Version Super Nintendo
Thunder Spirits
Développeur : Technosoft Co., Ltd. |
Éditeurs : Toshiba-EMI Ltd. (Japon) – Seika Corporation (Amérique du Nord) |
Date de sortie : 27 décembre 1991 (Japon) – Mars 1992 (Amérique du Nord) |
Nombre de joueurs : 1 |
Langue : Anglais |
Support : Cartouche |
Contrôleur : Joypad |
Version testée : Version américaine |
Spécificités techniques : Cartouche de 8Mb |
Vidéo – L’écran-titre du jeu :
Surprise : Thunder Force AC a également été porté – sans la participation de SEGA, cela va de soi – sur la machine concurrente de Nintendo, dès 1991. Si cette version n’est pas restée dans les mémoires, c’est tout simplement parce qu’elle reprend absolument toute la liste des faiblesses de la version arcade, en en ajoutant de nouvelles.
Tout d’abord, le jeu est graphiquement moins abouti que sur Mega Drive et sur arcade, malgré une palette plus étendue qui aurait dû autoriser la Super Nintendo à faire mieux que rivaliser. Plus que des couleurs, le plus gros problème vient de la résolution inférieure de la machine de Nintendo : les graphismes perdent énormément en finesse, et la surface de jeu s’en retrouve réduite de manière d’autant plus grotesque que personne n’a eu l’idée de diminuer la taille de l’interface. Remarque, trente secondes de jeu peuvent également aider à fournir une explication à cette surface de jeu réduite : visiblement programmé avec les pieds (et sévèrement bridé par un processeur anémique), ce Thunder Spirits accuse de nombreux ralentissements, et des effacements de sprites qui rappellent les pires heures de la NES. C’est bien simple : par endroits, pour peu qu’il y ait un peu trop de monde à l’écran, c’est tout bonnement injouable, et il n’est pas rare de se faire détruire par un tir qu’on n’avait même pas vu. Ultime faute de goût : plus d’autofire sur les tirs, attendez-vous donc à matraquer votre manette – cela l’abimera de toute façon moins que le nombre de fois où vous allez l’expédier contre le mur.
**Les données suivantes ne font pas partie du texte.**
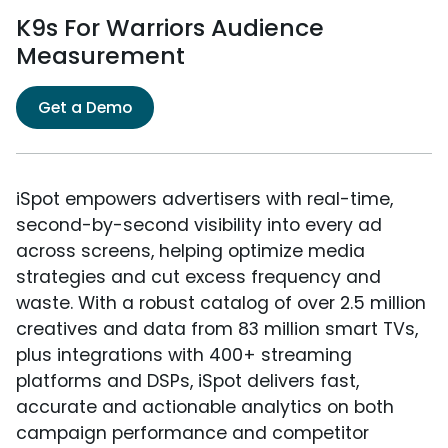
K9s For Warriors Audience
Measurement
Get a Demo
iSpot empowers advertisers with real-time,
second-by-second visibility into every ad
across screens, helping optimize media
strategies and cut excess frequency and
waste. With a robust catalog of over 2.5 million
creatives and data from 83 million smart TVs,
plus integrations with 400+ streaming
platforms and DSPs, iSpot delivers fast,
accurate and actionable analytics on both
campaign performance and competitor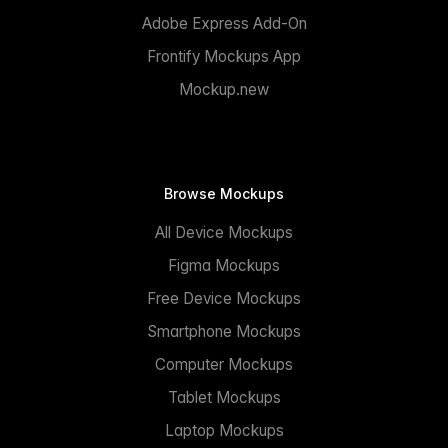
Adobe Express Add-On
Frontify Mockups App
Mockup.new
Browse Mockups
All Device Mockups
Figma Mockups
Free Device Mockups
Smartphone Mockups
Computer Mockups
Tablet Mockups
Laptop Mockups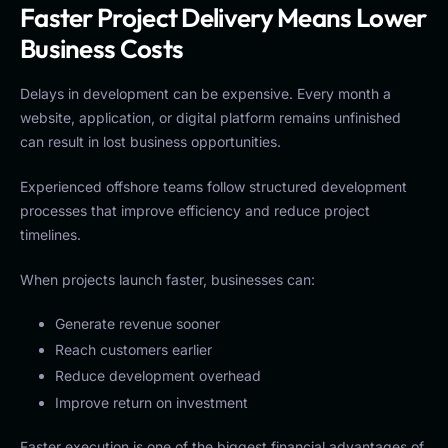
Faster Project Delivery Means Lower
Business Costs
Delays in development can be expensive. Every month a
website, application, or digital platform remains unfinished
can result in lost business opportunities.
Experienced offshore teams follow structured development
processes that improve efficiency and reduce project
timelines.
When projects launch faster, businesses can:
Generate revenue sooner
Reach customers earlier
Reduce development overhead
Improve return on investment
Faster execution is one of the biggest financial advantages of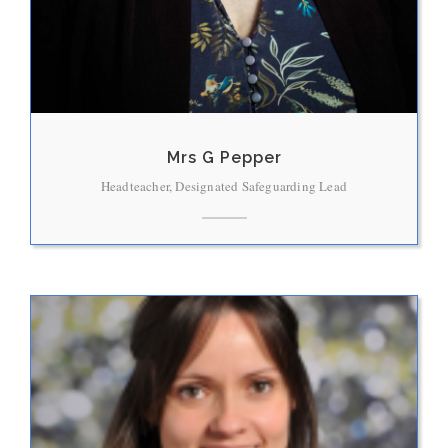
Mrs G Pepper
Headteacher, Designated Safeguarding Lead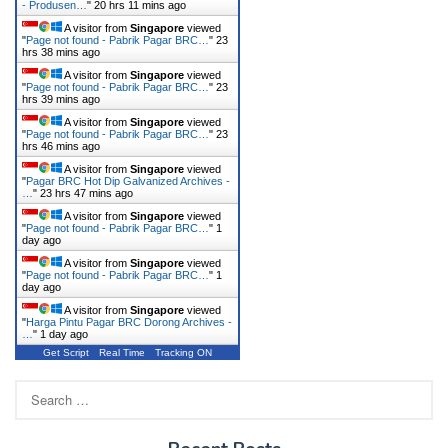
- Produsen…
"
20 hrs 11 mins ago
A visitor from
Singapore
viewed
"
Page not found - Pabrik Pagar BRC…
"
23
hrs 38 mins ago
A visitor from
Singapore
viewed
"
Page not found - Pabrik Pagar BRC…
"
23
hrs 39 mins ago
A visitor from
Singapore
viewed
"
Page not found - Pabrik Pagar BRC…
"
23
hrs 46 mins ago
A visitor from
Singapore
viewed
"
Pagar BRC Hot Dip Galvanized Archives -
…
"
23 hrs 47 mins ago
A visitor from
Singapore
viewed
"
Page not found - Pabrik Pagar BRC…
"
1
day ago
A visitor from
Singapore
viewed
"
Page not found - Pabrik Pagar BRC…
"
1
day ago
A visitor from
Singapore
viewed
"
Harga Pintu Pagar BRC Dorong Archives -
…
"
1 day ago
Get Script
Real Time
Tracking ON
Search
for: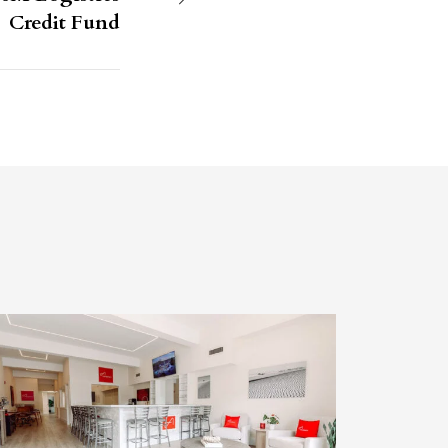
Credit Fund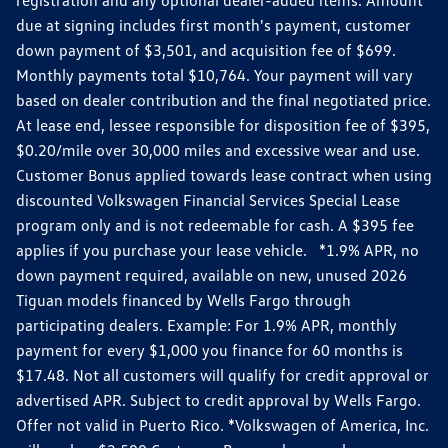
due at signing includes first month's payment, customer
down payment of $3,501, and acquisition fee of $699.
Monthly payments total $10,764. Your payment will vary
based on dealer contribution and the final negotiated price.
At lease end, lessee responsible for disposition fee of $395,
$0.20/mile over 30,000 miles and excessive wear and use.
Customer Bonus applied towards lease contract when using
discounted Volkswagen Financial Services Special Lease
program only and is not redeemable for cash. A $395 fee
applies if you purchase your lease vehicle. *1.9% APR, no
down payment required, available on new, unused 2026
Tiguan models financed by Wells Fargo through
participating dealers. Example: For 1.9% APR, monthly
payment for every $1,000 you finance for 60 months is
$17.48. Not all customers will qualify for credit approval or
advertised APR. Subject to credit approval by Wells Fargo.
Offer not valid in Puerto Rico. *Volkswagen of America, Inc.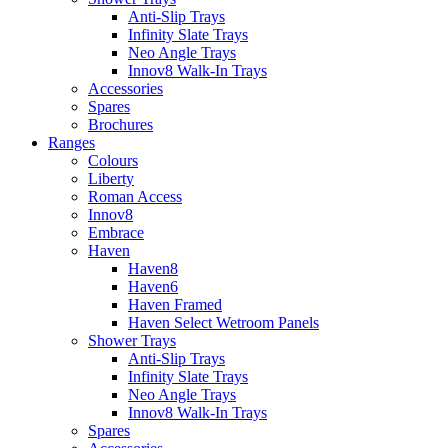
Anti-Slip Trays
Infinity Slate Trays
Neo Angle Trays
Innov8 Walk-In Trays
Accessories
Spares
Brochures
Ranges
Colours
Liberty
Roman Access
Innov8
Embrace
Haven
Haven8
Haven6
Haven Framed
Haven Select Wetroom Panels
Shower Trays
Anti-Slip Trays
Infinity Slate Trays
Neo Angle Trays
Innov8 Walk-In Trays
Spares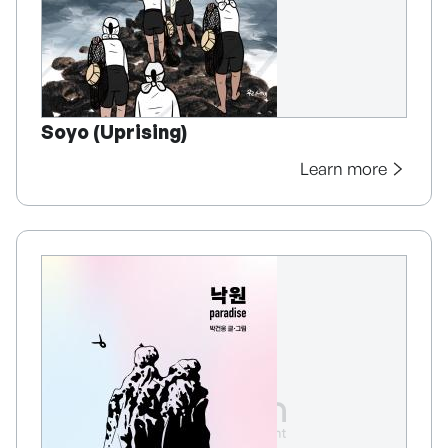
Soyo (Uprising)
Learn more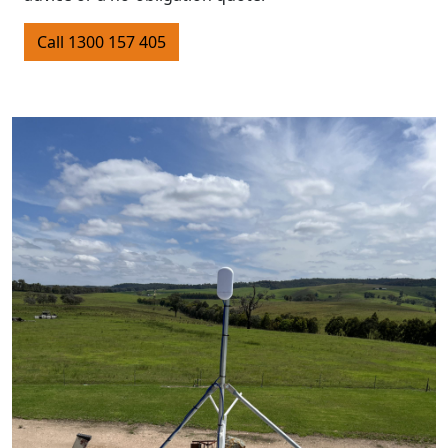
Call 1300 157 405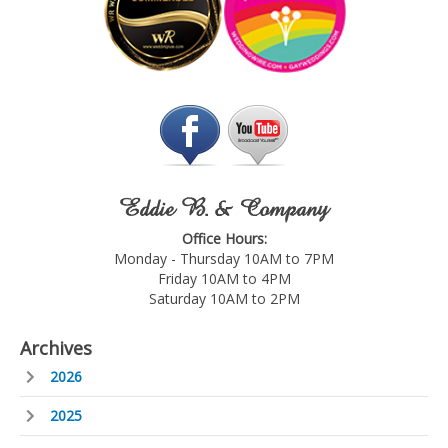
Eddie B. & Company
Office Hours:
Monday - Thursday 10AM to 7PM
Friday 10AM to 4PM
Saturday 10AM to 2PM
Archives
2026
2025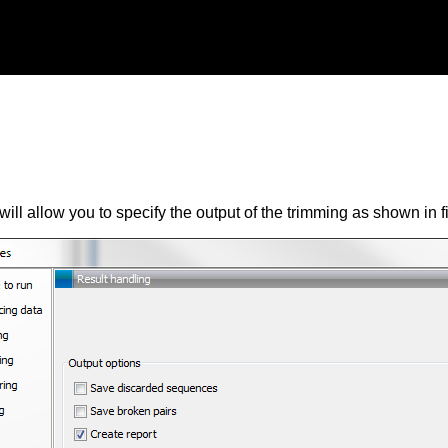
will allow you to specify the output of the trimming as shown in 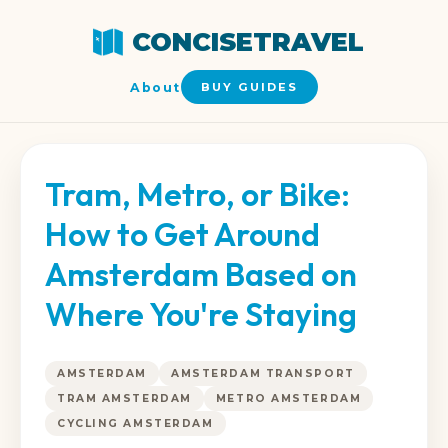
CONCISETRAVEL
About
BUY GUIDES
Tram, Metro, or Bike:
How to Get Around
Amsterdam Based on
Where You're Staying
AMSTERDAM
AMSTERDAM TRANSPORT
TRAM AMSTERDAM
METRO AMSTERDAM
CYCLING AMSTERDAM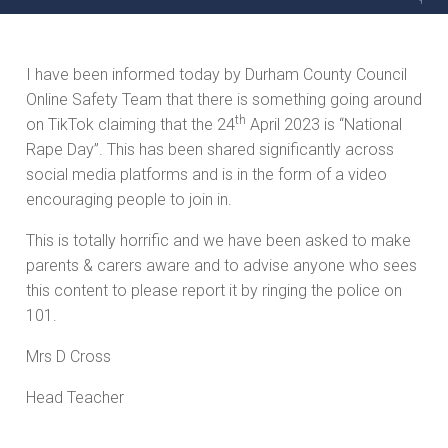
I have been informed today by Durham County Council
Online Safety Team that there is something going around
th
on TikTok claiming that the 24
April 2023 is “National
Rape Day”. This has been shared significantly across
social media platforms and is in the form of a video
encouraging people to join in.
This is totally horrific and we have been asked to make
parents & carers aware and to advise anyone who sees
this content to please report it by ringing the police on
101.
Mrs D Cross
Head Teacher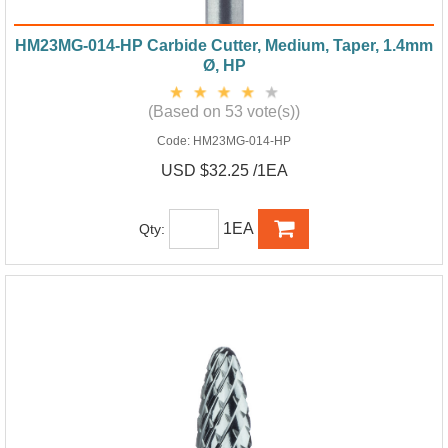
HM23MG-014-HP Carbide Cutter, Medium, Taper, 1.4mm
Ø, HP
(Based on 53 vote(s))
Code:
HM23MG-014-HP
USD $32.25 /1EA
1EA
Qty: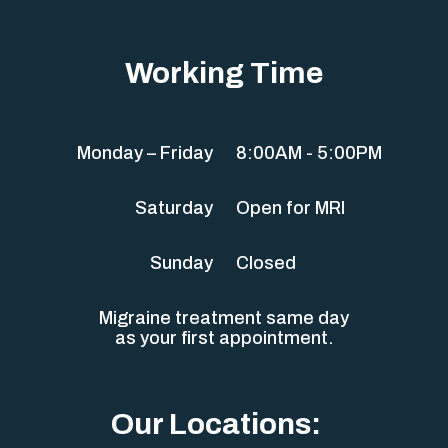
Working Time
Monday – Friday
8:00AM - 5:00PM
Saturday
Open for MRI
Sunday
Closed
Migraine treatment same day
as your first appointment.
Our Locations: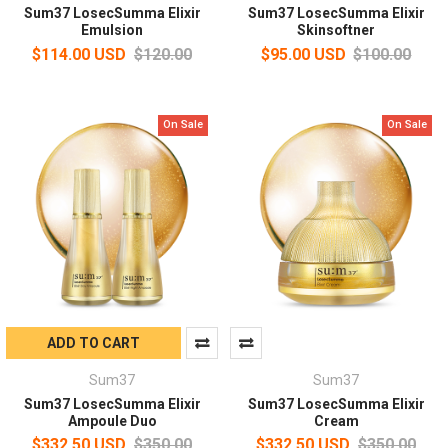
Sum37 LosecSumma Elixir
Sum37 LosecSumma Elixir
Emulsion
Skinsoftner
$114.00 USD
$120.00
$95.00 USD
$100.00
On Sale
On Sale
ADD TO CART
Sum37
Sum37
Sum37 LosecSumma Elixir
Sum37 LosecSumma Elixir
Ampoule Duo
Cream
$332.50 USD
$350.00
$332.50 USD
$350.00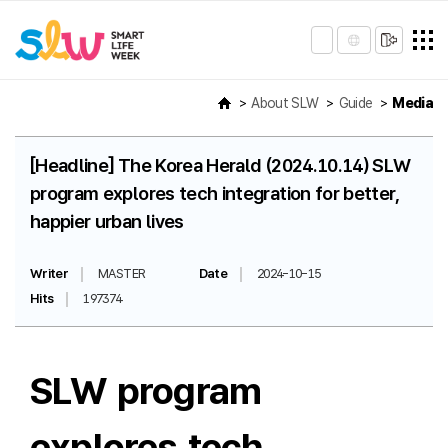
About SLW
Guide
Media
[Headline] The Korea Herald (2024.10.14) SLW
program explores tech integration for better,
happier urban lives
Writer
MASTER
Date
2024-10-15
Hits
197374
SLW program
explores tech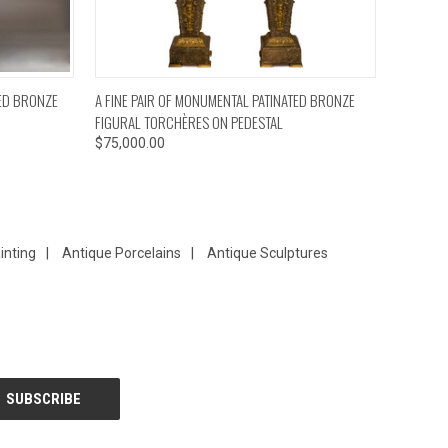
TO CART
QUICK VIEW
ADD TO CART
TED BRONZE
A FINE PAIR OF MONUMENTAL PATINATED BRONZE
FIGURAL TORCHÈRES ON PEDESTAL
$75,000.00
inting
|
Antique Porcelains
|
Antique Sculptures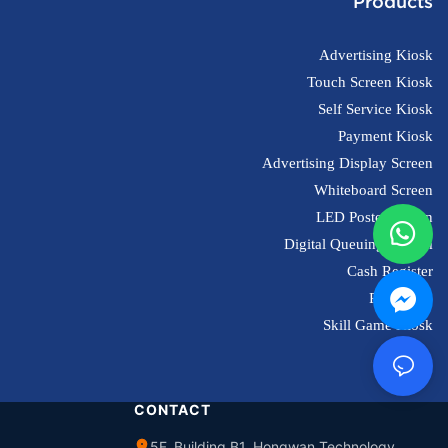
Products
Advertising Kiosk
Touch Screen Kiosk
Self Service Kiosk
Payment Kiosk
Advertising Display Screen
Whiteboard Screen
LED Poster Screen
Digital Queuing System
Cash Register
POS Scale
Skill Game Kiosk
CONTACT
5F, Building B1, Hongwan Technology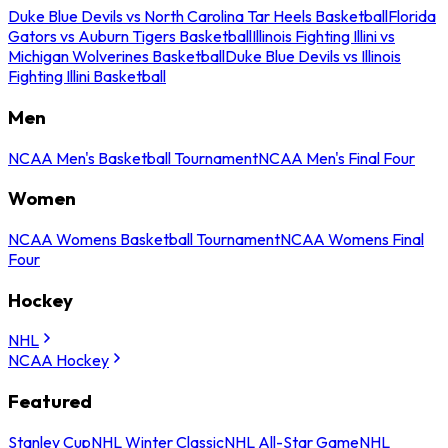
Duke Blue Devils vs North Carolina Tar Heels Basketball
Florida
Gators vs Auburn Tigers Basketball
Illinois Fighting Illini vs
Michigan Wolverines Basketball
Duke Blue Devils vs Illinois
Fighting Illini Basketball
Men
NCAA Men's Basketball Tournament
NCAA Men's Final Four
Women
NCAA Womens Basketball Tournament
NCAA Womens Final
Four
Hockey
NHL
NCAA Hockey
Featured
Stanley Cup
NHL Winter Classic
NHL All-Star Game
NHL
Niveau sonore, ce n’est pas mieux : musicalement, ça ne rivalise pas avec la version Mega Drive, et les bruitages font pitié comparés à ceux de la version arcade. Dans l’ensemble, le gameplay est miraculeusement devenu d’une mollesse léthargique, et on passe plus de temps à pester contre le titre qu’à s’amuser.
NOTE FINALE : 13/20
Véritable pierre philosophale inversée apte à transformer l’or en plomb, cette version Super Nintendo est certainement le plus beau cadeau jamais fait à SEGA pour prouver que sa Mega Drive avait largement les moyens de lutter techniquement avec sa concurrente. Moins lisible, moins rapide, d’une mollesse dérangeante et au trois-quarts injouable, ce Thunder Spirits aura au moins eu le bon goût de changer de nom afin de ne pas salir la glorieuse saga dont il est issu. Ce qui fonctionne encore sonne le toc, et le framerate inconstant laisse plus que jamais le sentiment de jouer à un jeu qui n’a simplement jamais été pensé pour ce hardware.